To officially cut funding, the county would need to reopen its entire budget to reconsider everything it funds, which would take an onerous process.

“They’re just hoping that we’re all good partners right now, recognizing that the money is not coming in [and] we’ve got to be responsible,” Rubinstein said. He added his office has taken other steps to cut staff expenses, such as putting hiring for previously open positions on hold and not sending attorneys to the annual state district attorneys’conference for CLE training. He said that savings may mean employees can take one less furlough day.

In the Denver district attorney’s office, employees will each take eight furlough days before the end of the year. District Attorney Beth McCann knows that’s not a small ask, but said she believes there is relief among her staff that the office hasn’t had to lay anyone off.

“By deciding early, they can take one day a month from now until December, so it’s spread out in their paychecks,” she said. 

For the Denver City Attorney’s Office, spokesperson Ryan Luby confirmed in an email the city’s requirement for some employees to take eight furlough days includes the City Attorney’s Office .

The CARES Act stimulus package included some direct relief funding for local governments, but only went to counties with populations greater than 500,000. The Fort Morgan Times reported in April that excluded all but 5 of Colorado’s counties. Most of Colorado’s congressional delegates, including both senators, signed onto a letter requesting an expansion of the legislation’s definition of local government to cover smaller counties.

“You either have half a million in population and you get $150 million, or you don’t and you get nothing,” Rubinstein said. “Those were the only two options.”

McCann said she doesn’t know details yet about how Denver will dole out its portion of the aid, but she said she will definitely ask for a piece of it for her office if the opportunity comes. 

Gov.

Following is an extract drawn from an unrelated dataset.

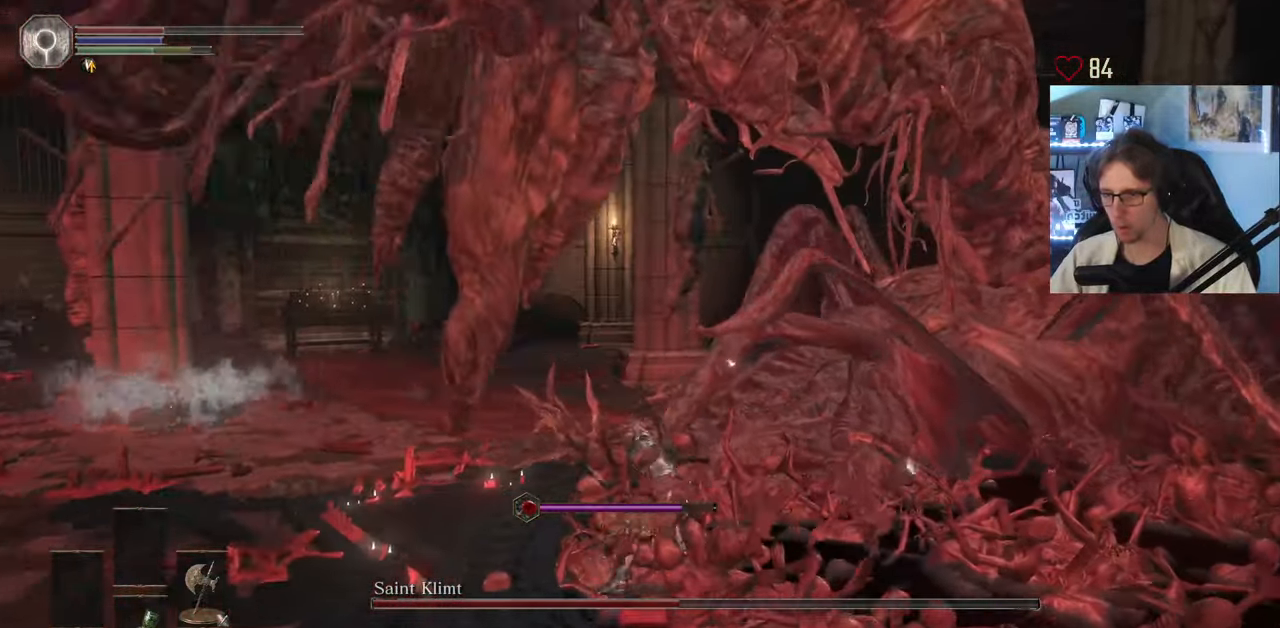
{"keys": ["d", "s"], "mouse": [], "events": [[17, "space", "up"], [50, "d", "down"], [100, "z", "up"], [300, "s", "down"], [334, "space", "down"], [484, "space", "up"]]}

Jared Polis has allocated $275 million of CARES Act federal relief to the state to counties that did not receive direct funding from the legislation. 

But according to Gini Pingenot, the legislative director for Colorado Counties, Inc., federal aid is an imperfect solution because it’s earmarked for local government expenses related to the COVID-19 crisis and can’t be used for revenue replacement.

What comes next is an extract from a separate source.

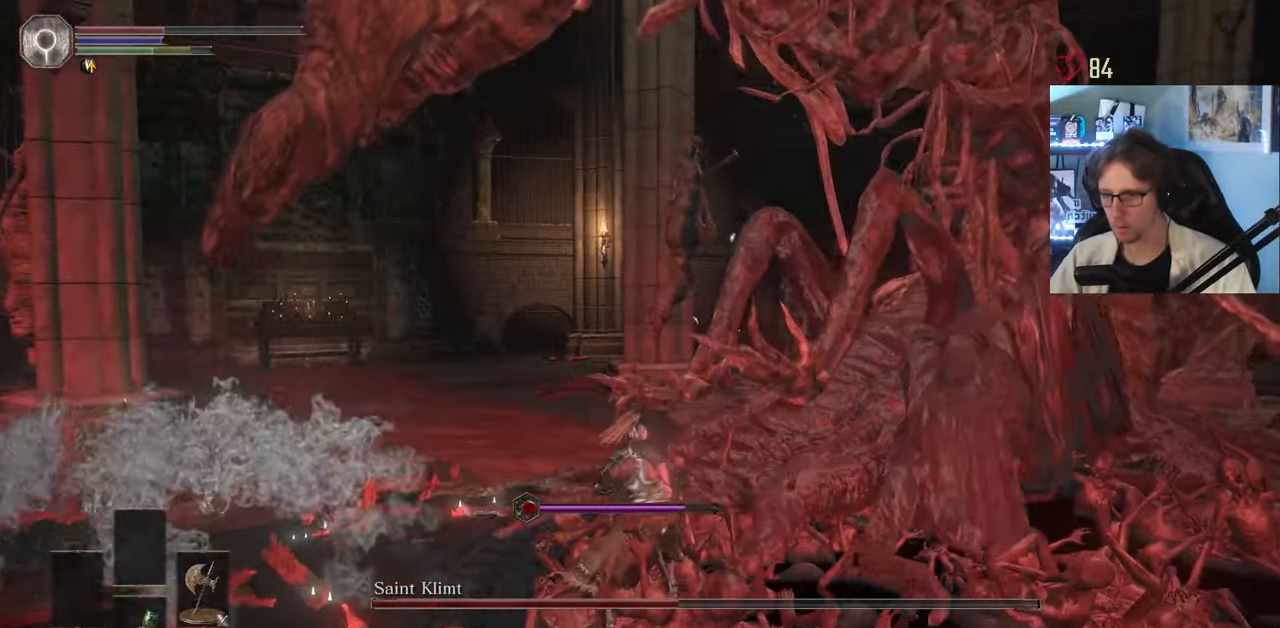
{"keys": ["d", "s"], "mouse": [], "events": []}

“We can’t use it to fill a hole of something we had budgeted for that didn’t pan out because we lost revenue,” she said. “It’s in every aspect of the counties’ job that they’re going to see impacts.” 

McCann said the state budget shortfall could make state grant-funded diversion programs in the Denver DA’s office vulnerable to cuts. 

The office’s juvenile diversion program is funded in-house, but she said money for the adult diversion program comes from the state’s marijuana cash fund and the judicial branch. 

McCann added the office has applied for money for its diversion programs from Caring 4 Denver, a 0.25% city sales tax increase approved in 2018  intended to fund mental health and substance abuse treatment,  including in its intersection with the criminal justice system. 

She said she knows the 2nd Judicial District is lucky to have Caring 4 Denver as a potential funding source, since rural jurisdictions tend to rely even more heavily on state grant funding for their diversion programs. 

The 20th Judicial District covering Boulder County isn’t facing furloughs or layoffs for 2020, according to DA Michael Dougherty, but he said as the full economic fallout of the coronavirus unfolds for counties in the next few years, he’ll fight “tooth and nail” to minimize the impact on his staff. 

Dougherty said he’s worried about the implications of cuts to training budgets for district attorney offices, since the state funds that piece of prosecution. Dougherty said training matters because of the responsibility prosecutors hold, given the power they have over people that come through the court system. 

“If you ask anybody, just the average person, what are you concerned about when it comes to prosecutors? The response is going to be that they’re doing the right thing,” he said. 

“And part of that is not just having the best intentions, it’s having the best training.”